Bullock slowly, unsteadily, regains her legs, readjusting to gravity, standing on Earth once more, as the only home where she — and we — can possibly live in an age where the skies are now closed to us, where we are now and forever within gravity’s pull.


I posted a bit hastily; I feel I’d be remiss to not elaborate a bit on the motherhood theme as it concerns Bullock’s character directly, since it is the emotional core of the film.

Bullock has been betrayed by gravity — it murdered her child. Her daughter fell down and hit her head and died.

Now, gravity is the force of attraction exerted by the earth, the Great Mother, in her embrace of her children. This is the dark side of the mother. Bullock freezes up inside and seeks to escape the mother’s embrace in space, where the temperature matches that of her heart and where she can forget her own motherhood. But as she discovers, and as the film specifically tells us in text at the very start, nothing can live in space. Life belongs below, on Earth.
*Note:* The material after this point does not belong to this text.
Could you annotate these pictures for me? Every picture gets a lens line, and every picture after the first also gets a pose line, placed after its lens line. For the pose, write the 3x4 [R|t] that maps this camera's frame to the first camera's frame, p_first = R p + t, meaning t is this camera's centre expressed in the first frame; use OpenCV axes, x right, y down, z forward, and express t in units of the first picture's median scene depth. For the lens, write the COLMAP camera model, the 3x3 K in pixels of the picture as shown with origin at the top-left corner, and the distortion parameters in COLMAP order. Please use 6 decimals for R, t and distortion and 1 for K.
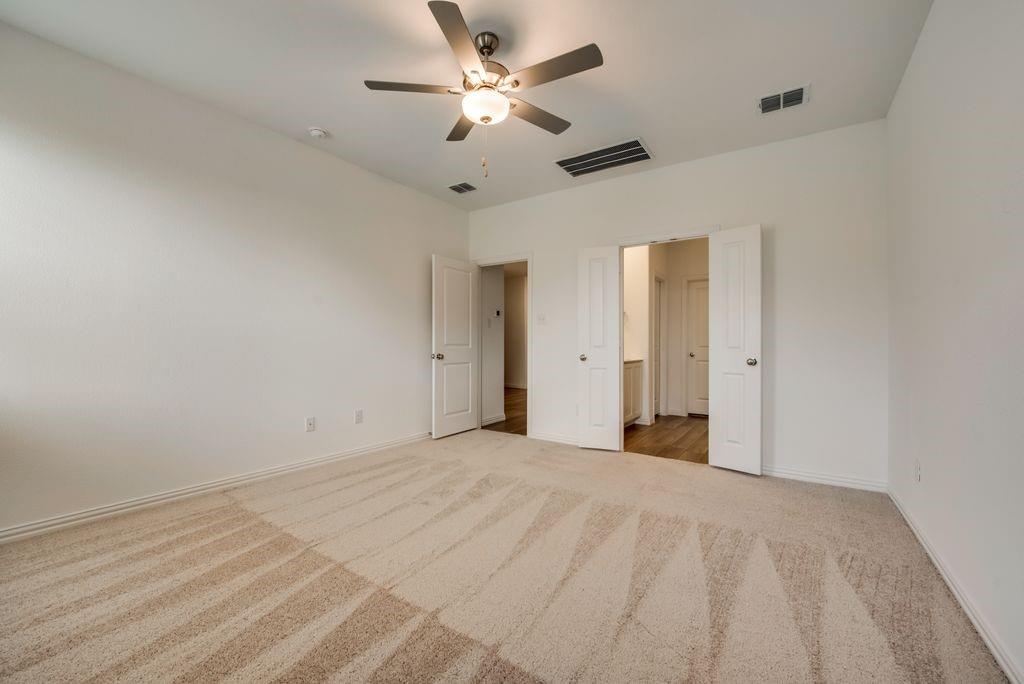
lens RADIAL K [[408.0, 0, 509.8], [0, 408.0, 344.4], [0, 0, 1]] dist [0.002102, -0.000153]
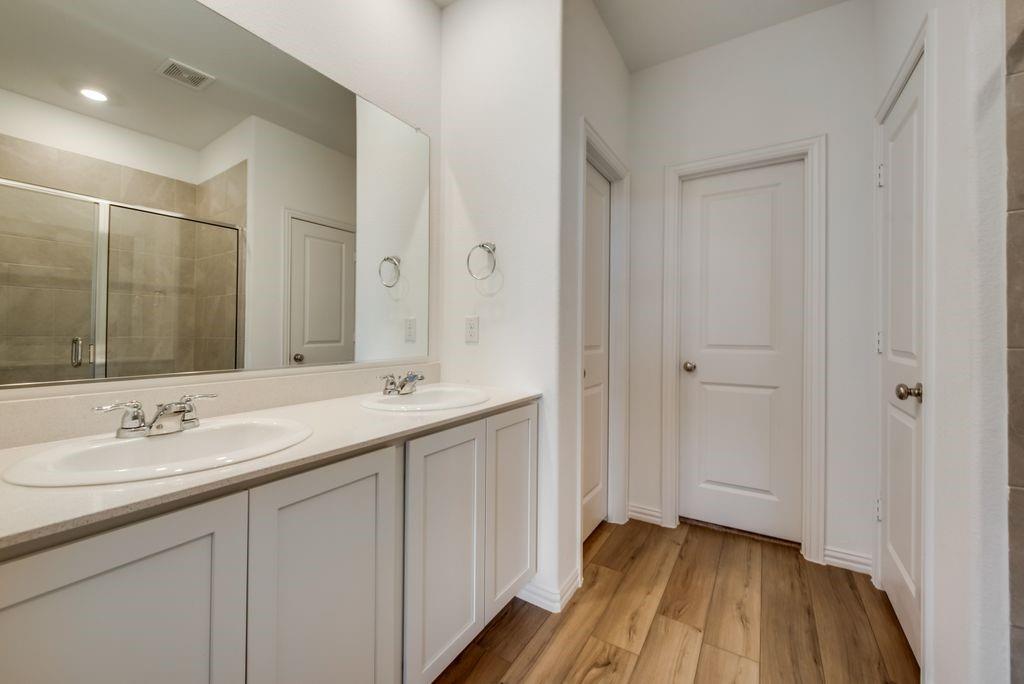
lens RADIAL K [[408.0, 0, 509.8], [0, 408.0, 344.4], [0, 0, 1]] dist [0.002102, -0.000153]
pose [[0.998506, -0.005539, 0.054354, 0.253860], [0.004686, 0.999864, 0.015804, -0.004274], [-0.054435, -0.015525, 0.998397, 0.622210]]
Bullock has to reconcile her mother’s grief with her need for life and the Great Mother.


My brother brought this to my attention: Bullock’s barking like a dog in her lonely capsule is an homage to poor little Laika, the first dog in space, who died drifting away just as Bullock seemed fated to do. (Or so we were told for years. It was revealed later that she died within hours of overheating, a fate Bullock also escapes.)

It always made me sad that they’d launch Laika up but there without a way to get her back down. The Old Yeller of the space age.